### WRITTEN TASK A
Copy the entries below word for word, from the first entry through the line that contains "sub-region: Politischer Bezirk", including both of those lines.

### TEXT
┌──

BWW Review: HOLIDAY INN at Derby Dinner Playhouse
As a kid, I remember watching White Christmas (1954) every year with my family. When I got a little older I came across Holiday Inn, the 1941 precursor that also starred Bing Crosby, but paired with Fred Astaire, and introducing the song "White Christmas". There was a widely held opinion among some of my friends that it was the superior movie, an attitude that remained as long as we were only watching the edited version on commercial television. Because you see, they always cut the Blackface number. Once you see it, all innocence about this movie is lost. It forever tarnishes a film that contains two of Fred Astaire's most innovative numbers: the firecracker dance, and the drunken New Year's Eve tango that is a masterpiece of comic movement. Even for the time this number, egregiously inserted for the Lincoln's Birthday sequence (yes, it was once a holiday), seems shocking and offensive.
There is also an awful lot of unsavory, misogynistic sexual politics concerning how the two male leads fight for professional and personal ownership of the women in the story. Watching it now demands an active thumb on the forward button, lest you cringe.

└──

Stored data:
┌──

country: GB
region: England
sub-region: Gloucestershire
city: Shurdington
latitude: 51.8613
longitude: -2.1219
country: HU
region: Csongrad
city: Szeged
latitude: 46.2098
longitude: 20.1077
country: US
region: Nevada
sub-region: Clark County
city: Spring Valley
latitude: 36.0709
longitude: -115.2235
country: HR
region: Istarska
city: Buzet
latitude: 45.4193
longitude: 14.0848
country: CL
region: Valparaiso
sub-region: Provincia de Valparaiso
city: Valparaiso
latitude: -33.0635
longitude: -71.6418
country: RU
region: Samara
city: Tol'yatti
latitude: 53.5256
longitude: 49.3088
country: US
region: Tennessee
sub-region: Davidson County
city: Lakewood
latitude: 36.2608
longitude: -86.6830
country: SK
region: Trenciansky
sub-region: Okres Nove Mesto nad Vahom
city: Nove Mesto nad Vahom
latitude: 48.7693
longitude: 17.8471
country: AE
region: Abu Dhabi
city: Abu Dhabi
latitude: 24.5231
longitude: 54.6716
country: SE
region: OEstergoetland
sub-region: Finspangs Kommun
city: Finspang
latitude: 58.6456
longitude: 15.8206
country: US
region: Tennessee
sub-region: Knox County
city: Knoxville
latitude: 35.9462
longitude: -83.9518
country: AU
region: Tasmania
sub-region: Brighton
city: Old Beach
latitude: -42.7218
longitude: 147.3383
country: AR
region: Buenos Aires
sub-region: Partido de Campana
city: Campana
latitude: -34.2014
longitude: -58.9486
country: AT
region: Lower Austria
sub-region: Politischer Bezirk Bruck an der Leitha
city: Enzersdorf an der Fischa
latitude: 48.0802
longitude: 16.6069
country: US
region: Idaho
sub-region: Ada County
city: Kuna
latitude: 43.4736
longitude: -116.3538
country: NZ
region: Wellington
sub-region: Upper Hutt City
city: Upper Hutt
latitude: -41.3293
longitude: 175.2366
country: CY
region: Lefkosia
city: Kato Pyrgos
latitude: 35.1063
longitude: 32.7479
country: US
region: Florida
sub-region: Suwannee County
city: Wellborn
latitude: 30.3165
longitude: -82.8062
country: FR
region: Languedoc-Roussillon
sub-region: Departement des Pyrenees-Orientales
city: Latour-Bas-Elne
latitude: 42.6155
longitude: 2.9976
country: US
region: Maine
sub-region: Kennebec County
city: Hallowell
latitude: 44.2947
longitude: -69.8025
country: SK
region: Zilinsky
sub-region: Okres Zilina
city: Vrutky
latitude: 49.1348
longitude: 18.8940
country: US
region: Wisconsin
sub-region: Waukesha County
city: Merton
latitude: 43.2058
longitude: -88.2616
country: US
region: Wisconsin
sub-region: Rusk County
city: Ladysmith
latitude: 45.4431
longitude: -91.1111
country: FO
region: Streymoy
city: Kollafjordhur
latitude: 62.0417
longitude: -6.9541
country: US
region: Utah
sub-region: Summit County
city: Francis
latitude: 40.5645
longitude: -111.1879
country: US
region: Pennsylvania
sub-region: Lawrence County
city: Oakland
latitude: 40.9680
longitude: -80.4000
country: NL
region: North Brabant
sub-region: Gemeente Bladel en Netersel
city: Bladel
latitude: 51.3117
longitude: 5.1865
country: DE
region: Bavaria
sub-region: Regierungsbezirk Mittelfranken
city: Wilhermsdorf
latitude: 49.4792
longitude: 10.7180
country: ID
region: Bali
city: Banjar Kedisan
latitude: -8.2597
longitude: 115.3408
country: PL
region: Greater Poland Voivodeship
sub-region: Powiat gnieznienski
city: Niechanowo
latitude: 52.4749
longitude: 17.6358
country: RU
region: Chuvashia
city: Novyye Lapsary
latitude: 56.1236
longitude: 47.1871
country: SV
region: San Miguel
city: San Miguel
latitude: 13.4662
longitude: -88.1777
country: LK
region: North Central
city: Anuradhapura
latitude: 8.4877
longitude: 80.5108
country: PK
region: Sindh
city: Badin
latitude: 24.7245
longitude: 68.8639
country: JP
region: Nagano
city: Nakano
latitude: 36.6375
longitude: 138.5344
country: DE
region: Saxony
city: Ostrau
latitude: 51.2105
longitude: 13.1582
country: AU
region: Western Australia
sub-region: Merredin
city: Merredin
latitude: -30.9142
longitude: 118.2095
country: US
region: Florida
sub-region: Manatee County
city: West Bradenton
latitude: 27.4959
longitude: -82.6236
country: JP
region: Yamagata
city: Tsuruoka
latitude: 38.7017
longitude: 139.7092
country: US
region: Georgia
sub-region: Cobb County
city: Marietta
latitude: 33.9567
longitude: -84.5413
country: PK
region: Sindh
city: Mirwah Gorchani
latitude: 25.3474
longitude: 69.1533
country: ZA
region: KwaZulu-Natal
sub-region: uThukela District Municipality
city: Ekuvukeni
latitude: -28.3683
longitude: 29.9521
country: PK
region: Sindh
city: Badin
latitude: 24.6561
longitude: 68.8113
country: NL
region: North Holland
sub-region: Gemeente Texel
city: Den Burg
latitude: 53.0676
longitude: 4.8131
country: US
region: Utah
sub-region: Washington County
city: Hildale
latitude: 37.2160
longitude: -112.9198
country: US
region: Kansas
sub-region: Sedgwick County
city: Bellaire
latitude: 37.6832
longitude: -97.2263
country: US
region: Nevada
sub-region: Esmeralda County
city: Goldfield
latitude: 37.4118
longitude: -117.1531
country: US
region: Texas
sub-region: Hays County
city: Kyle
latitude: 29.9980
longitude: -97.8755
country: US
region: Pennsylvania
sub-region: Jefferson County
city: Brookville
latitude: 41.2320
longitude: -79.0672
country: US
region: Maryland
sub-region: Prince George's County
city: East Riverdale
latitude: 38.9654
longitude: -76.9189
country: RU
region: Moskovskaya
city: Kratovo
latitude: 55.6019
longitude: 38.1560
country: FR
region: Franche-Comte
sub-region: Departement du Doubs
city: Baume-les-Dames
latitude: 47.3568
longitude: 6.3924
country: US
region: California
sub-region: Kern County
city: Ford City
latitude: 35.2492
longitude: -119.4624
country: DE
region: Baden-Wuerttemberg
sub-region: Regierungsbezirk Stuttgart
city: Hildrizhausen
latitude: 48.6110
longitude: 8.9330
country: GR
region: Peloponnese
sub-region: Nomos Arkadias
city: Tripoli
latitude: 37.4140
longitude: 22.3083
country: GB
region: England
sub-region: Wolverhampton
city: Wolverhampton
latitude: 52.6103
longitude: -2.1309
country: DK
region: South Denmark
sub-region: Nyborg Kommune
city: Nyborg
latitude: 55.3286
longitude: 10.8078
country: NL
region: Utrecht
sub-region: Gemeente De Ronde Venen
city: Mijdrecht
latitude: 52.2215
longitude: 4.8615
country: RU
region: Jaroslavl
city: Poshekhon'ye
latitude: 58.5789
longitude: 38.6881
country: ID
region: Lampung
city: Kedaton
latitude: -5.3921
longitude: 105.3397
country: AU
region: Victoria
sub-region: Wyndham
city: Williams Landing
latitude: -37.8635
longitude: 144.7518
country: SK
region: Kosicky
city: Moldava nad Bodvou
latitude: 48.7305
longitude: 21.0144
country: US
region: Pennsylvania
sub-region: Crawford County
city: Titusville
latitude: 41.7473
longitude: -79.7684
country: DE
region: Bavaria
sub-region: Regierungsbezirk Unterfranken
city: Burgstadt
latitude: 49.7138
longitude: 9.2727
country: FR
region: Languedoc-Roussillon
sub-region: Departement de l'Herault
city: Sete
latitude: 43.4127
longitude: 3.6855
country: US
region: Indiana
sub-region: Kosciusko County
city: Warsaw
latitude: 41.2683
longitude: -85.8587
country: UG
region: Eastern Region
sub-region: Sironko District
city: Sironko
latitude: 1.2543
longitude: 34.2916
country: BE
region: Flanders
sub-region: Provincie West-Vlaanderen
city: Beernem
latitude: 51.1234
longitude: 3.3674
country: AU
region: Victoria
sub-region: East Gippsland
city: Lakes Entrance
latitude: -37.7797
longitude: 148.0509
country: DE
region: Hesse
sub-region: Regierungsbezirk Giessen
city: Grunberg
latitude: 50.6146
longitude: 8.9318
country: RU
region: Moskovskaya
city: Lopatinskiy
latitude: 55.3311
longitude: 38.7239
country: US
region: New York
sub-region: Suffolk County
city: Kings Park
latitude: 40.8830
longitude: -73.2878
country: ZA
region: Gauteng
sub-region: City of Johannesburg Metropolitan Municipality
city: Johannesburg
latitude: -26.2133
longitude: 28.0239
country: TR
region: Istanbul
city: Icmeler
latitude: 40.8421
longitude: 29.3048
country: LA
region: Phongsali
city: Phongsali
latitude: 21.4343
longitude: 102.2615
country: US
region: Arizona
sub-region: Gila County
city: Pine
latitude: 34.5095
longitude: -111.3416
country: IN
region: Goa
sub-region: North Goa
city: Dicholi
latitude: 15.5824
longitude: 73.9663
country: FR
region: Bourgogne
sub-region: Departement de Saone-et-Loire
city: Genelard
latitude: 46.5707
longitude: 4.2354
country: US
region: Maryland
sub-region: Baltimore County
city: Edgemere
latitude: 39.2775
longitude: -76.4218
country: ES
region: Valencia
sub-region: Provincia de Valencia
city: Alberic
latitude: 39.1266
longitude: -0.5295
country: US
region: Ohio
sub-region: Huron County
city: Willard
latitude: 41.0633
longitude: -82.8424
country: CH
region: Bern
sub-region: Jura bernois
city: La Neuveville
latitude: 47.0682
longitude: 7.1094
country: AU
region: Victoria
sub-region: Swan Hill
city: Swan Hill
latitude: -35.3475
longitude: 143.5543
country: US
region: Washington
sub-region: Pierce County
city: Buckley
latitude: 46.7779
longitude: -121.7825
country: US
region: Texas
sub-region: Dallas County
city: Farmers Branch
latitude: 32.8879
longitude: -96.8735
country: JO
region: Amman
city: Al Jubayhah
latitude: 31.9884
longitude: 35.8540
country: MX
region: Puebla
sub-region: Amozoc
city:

└──

### WRITTEN TASK B
Pick up the Holiday Inn review above right after its last sentence and keep writing.

### EXPECTED OUTPUT A
country: GB
region: England
sub-region: Gloucestershire
city: Shurdington
latitude: 51.8613
longitude: -2.1219
country: HU
region: Csongrad
city: Szeged
latitude: 46.2098
longitude: 20.1077
country: US
region: Nevada
sub-region: Clark County
city: Spring Valley
latitude: 36.0709
longitude: -115.2235
country: HR
region: Istarska
city: Buzet
latitude: 45.4193
longitude: 14.0848
country: CL
region: Valparaiso
sub-region: Provincia de Valparaiso
city: Valparaiso
latitude: -33.0635
longitude: -71.6418
country: RU
region: Samara
city: Tol'yatti
latitude: 53.5256
longitude: 49.3088
country: US
region: Tennessee
sub-region: Davidson County
city: Lakewood
latitude: 36.2608
longitude: -86.6830
country: SK
region: Trenciansky
sub-region: Okres Nove Mesto nad Vahom
city: Nove Mesto nad Vahom
latitude: 48.7693
longitude: 17.8471
country: AE
region: Abu Dhabi
city: Abu Dhabi
latitude: 24.5231
longitude: 54.6716
country: SE
region: OEstergoetland
sub-region: Finspangs Kommun
city: Finspang
latitude: 58.6456
longitude: 15.8206
country: US
region: Tennessee
sub-region: Knox County
city: Knoxville
latitude: 35.9462
longitude: -83.9518
country: AU
region: Tasmania
sub-region: Brighton
city: Old Beach
latitude: -42.7218
longitude: 147.3383
country: AR
region: Buenos Aires
sub-region: Partido de Campana
city: Campana
latitude: -34.2014
longitude: -58.9486
country: AT
region: Lower Austria
sub-region: Politischer Bezirk Bruck an der Leitha

### EXPECTED OUTPUT B
So I was extremely curious about this update for the stage. Thankfully, it excises all traces of these distasteful elements, remaining an old-fashioned, high energy musical while updating its outmoded sensibilities for a contemporary audience. It even drops some sly LGBTQAI+ reference, although it remains a very white bread entertainment. Still, the Derby Dinner Playhouse professionalism is firing on all cylinders, with Ron Riall's tidy, economical sets and dazzling costumes from Sharon Murray Harrah. And Music Director Scott Bradley's band kicked up the beat and the volume to just the right levels.
The Derby Dinner Playhouse synopsis reads: "Jim Hardy (David Borum) leaves the bright lights of show business behind to settle down on his farmhouse in Connecticut. He quickly discovers life isn't the same without a bit of song and dance. Jim's luck takes a spectacular turn when he meets Linda (Kaitlyn Sage), a spirited schoolteacher with talent to spare. Together they turn the farmhouse into a fabulous inn with dazzling performances to celebrate each holiday, from Thanksgiving to the Fourth of July."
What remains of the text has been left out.